O pai que é avô acha uma odiosa injustiça o tempo deixar marcas indeléveis no corpo e o seu retrato na carteira de identidade perpetuar-se, até chegar um desavisado desrespeitoso e contrapô-lo à realidade:
– Tem certeza de que esse aqui é o senhor!
A passagem dos anos obriga o pai que é avô a convencer as pessoas ao redor que merece ser reincluído no mercado do amor que gera frutos, pois que o homem, biologicamente diferente da mulher, segue procriando – Deus assim o quis, ao escolher Abraão, entradas e bandeiras para o Estado de Israel.
O pai que é avô é capaz de fazer das tripas coração para conservar a aparência e a juventude em termos energéticos, procurando demarcar as diferenças entre o novo e o velho. Como não saber esperar amadurecer as idéias para gozá-las na sua plenitude. Falta um diário quilométrico de vivências que denunciem as segundas intenções que ferem de morte os enlaces conjugais. Aceitar as perdas sem vingar-se. Pensar que o mundo começou a partir de agora, quando adquiriu essa maravilhosa consciência que o tornará um superbacana.
O drama pior do pai que é avô é querer se distanciar do envelhecimento acelerado e traiçoeiro, do qual não está livre, já que o fim é o limite. Em virtude da ciência estender a vida útil, suas feições poderão se transformar nas de um matusalém em doloroso contraste com a ampliação de sua sapiência lograda na luta pela sobrevivência. Senão, já teria morrido de desgosto ao desistir.

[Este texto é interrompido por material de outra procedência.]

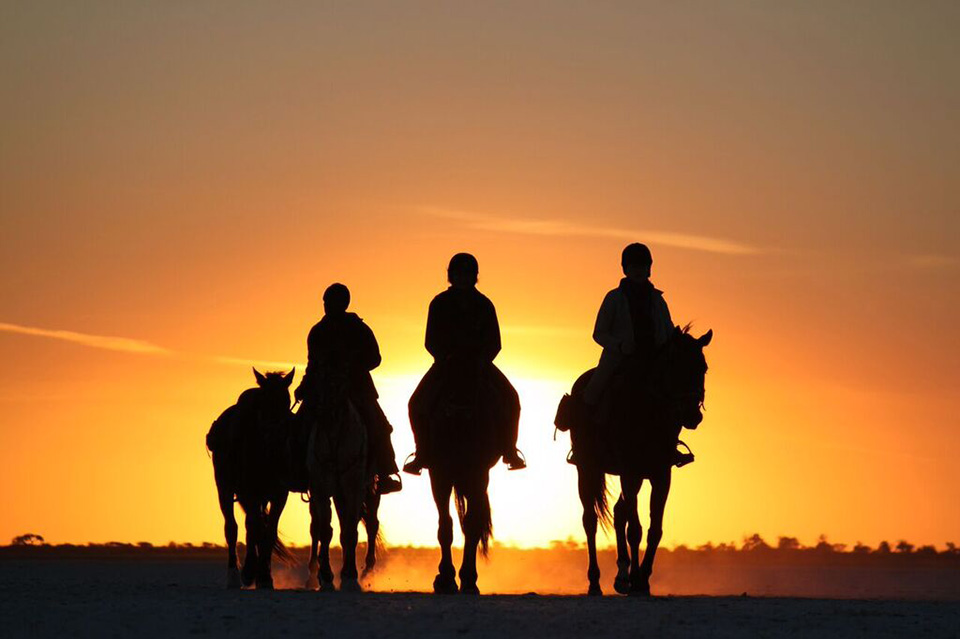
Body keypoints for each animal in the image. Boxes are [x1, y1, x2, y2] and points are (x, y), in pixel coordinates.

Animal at [208, 368, 298, 592]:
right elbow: (255, 528)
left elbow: (268, 532)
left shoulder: (278, 495)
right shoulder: (249, 493)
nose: (275, 435)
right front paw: (251, 572)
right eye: (264, 401)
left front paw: (265, 576)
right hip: (225, 490)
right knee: (232, 528)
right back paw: (235, 575)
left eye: (286, 400)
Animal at [302, 372, 374, 592]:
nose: (315, 402)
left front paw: (350, 576)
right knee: (321, 527)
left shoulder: (354, 488)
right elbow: (325, 531)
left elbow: (350, 531)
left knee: (370, 524)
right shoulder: (320, 489)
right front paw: (325, 576)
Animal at [568, 328, 708, 596]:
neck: (649, 413)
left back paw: (622, 576)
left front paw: (642, 580)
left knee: (618, 512)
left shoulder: (661, 476)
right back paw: (595, 582)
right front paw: (636, 580)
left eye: (703, 367)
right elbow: (635, 529)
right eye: (675, 363)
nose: (692, 415)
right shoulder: (629, 473)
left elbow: (655, 530)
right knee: (590, 520)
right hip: (587, 469)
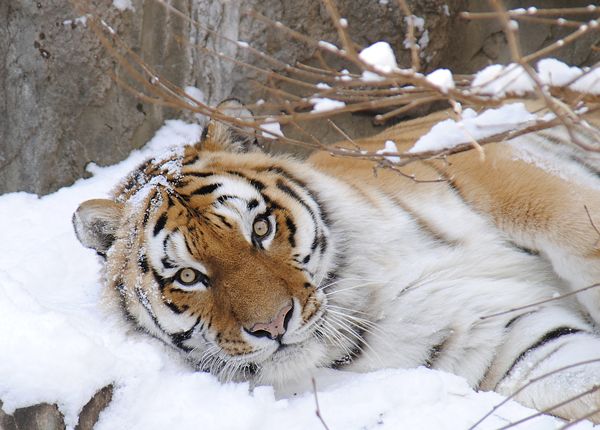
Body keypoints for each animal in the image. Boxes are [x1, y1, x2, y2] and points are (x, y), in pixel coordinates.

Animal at [75, 98, 600, 424]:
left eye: (259, 229)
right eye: (188, 276)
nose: (274, 325)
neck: (364, 288)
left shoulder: (497, 168)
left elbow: (578, 234)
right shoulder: (497, 336)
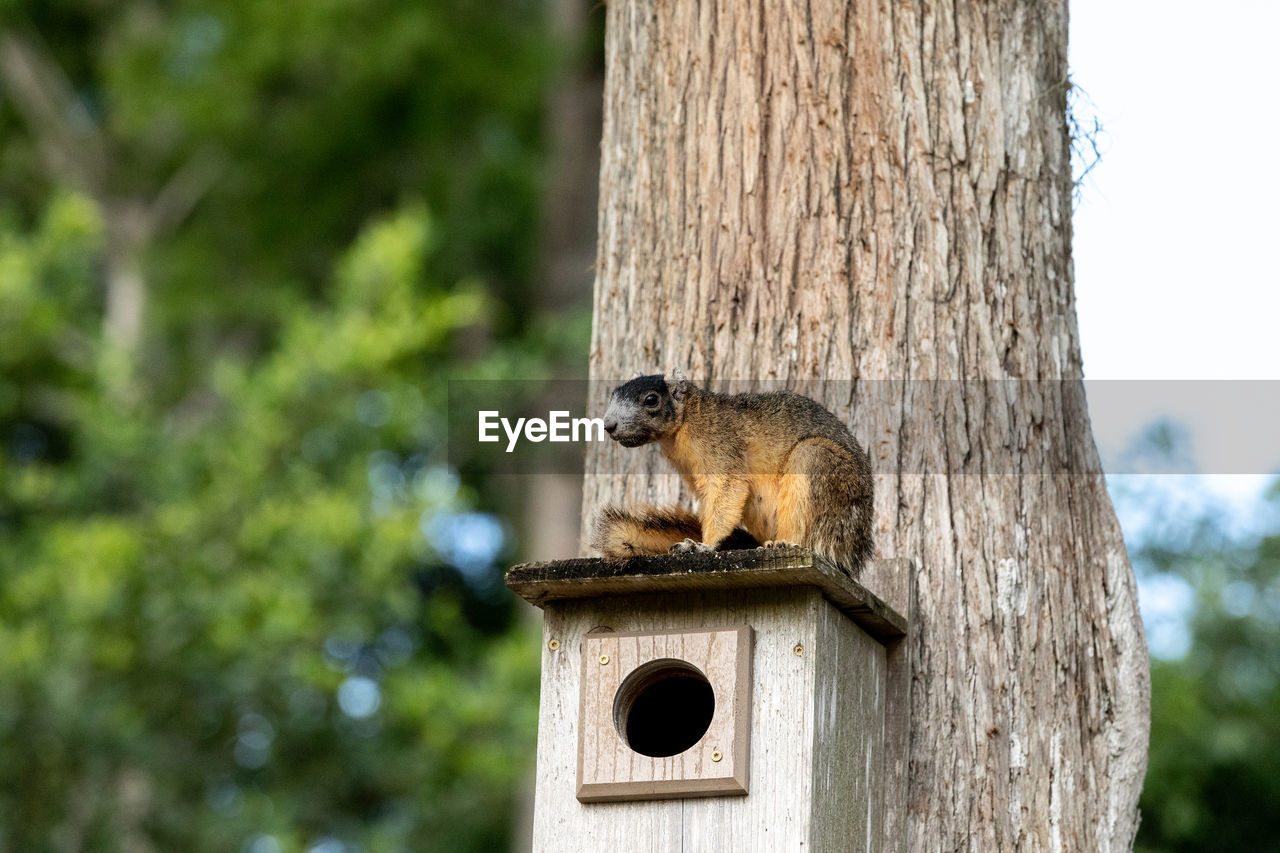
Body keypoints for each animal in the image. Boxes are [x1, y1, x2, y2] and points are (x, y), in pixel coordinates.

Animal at [591, 366, 875, 571]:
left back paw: (783, 543)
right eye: (613, 396)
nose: (609, 425)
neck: (689, 418)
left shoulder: (722, 447)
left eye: (651, 400)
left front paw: (702, 546)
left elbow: (727, 491)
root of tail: (854, 552)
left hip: (819, 466)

Pensando nessa espiral sem fim, o pai que é avô descobre que fora do amor não há salvação. E viaja ao centro da Terra, que é a sua família. Acolhe a filha como o maior amor de sua vida e a põe num lugar de honra que constrange a esposa – embora sua fidelidade a tranqüilize. Se filho, o legítimo herdeiro da varonia que só lhe dá orgulho, o de valer a pena de ter encarnado para gerar uma descendência. Antes tarde do que nunca, a continuidade que desopila o fígado e a certeza de que se desincumbiu da missão, fato esse que lhe tirava o sono. A realização estampada no filho.
Não vai deseducar como avô, mas os deixará se enfiarem debaixo da mesa para comer bombom roubado ou brincar de médico. Tem pai que é cego, mas para que morder nos calcanhares que nem um hitlerzinho sem convicção? O pai coruja corre o risco de ser enganado com tanto amor para dar, mas em compensação, jamais será esquecido – o maior desejo para o pai que é avô, mais próximo do espírito do que da carne. Atinge uma maturidade que não faz sentido para a mulher, que é obrigada a tirar leite de pedra desde que o filho nasce.
Põe uma família nova no lugar da antiga em que não disse a que veio. Troca fralda, dá papinha, abre mão do sono da madrugada para atender o choro do bebê quando o encargo é naturalmente da mãe por conta do hábito que se cria com a amamentação. Permite que a criança se enfie na cama entre o casal e interrompa o idílio pré-sexual. Vai ao circo, de mãos dadas leva-o à escola, conta histórias, brinca de boneca, monta castelos na areia, participa de reuniões escolares.
O pai que é avô se apóia no que existe de mais moderno para ter vez. Enterrou a máxima “esse relacionamento não deu certo”. Ao contrário, deu certo enquanto durou. Vinícius de Morais já tinha posto na conta do infinito enquanto dure. Caso contrário, é a morte. E condenar-se à síndrome de Tancredo Neves, depois de se eleger presidente, passar por um calvário e não assumir porque morreu: “Eu não merecia isso”.
Ora, se o amor termina numa ilusão de ótica e renasce com a ilusão de poder amar de novo, porque acreditamos, convictos, que o amor não é uma ilusão, cabe ao pai que é avô pretender ter um filho para provar a ela seu amor, rasgada confissão de que nunca foi capaz.
Aos 90 anos, ele dirá: durmo pouco, sei muito, mas esqueço de tudo.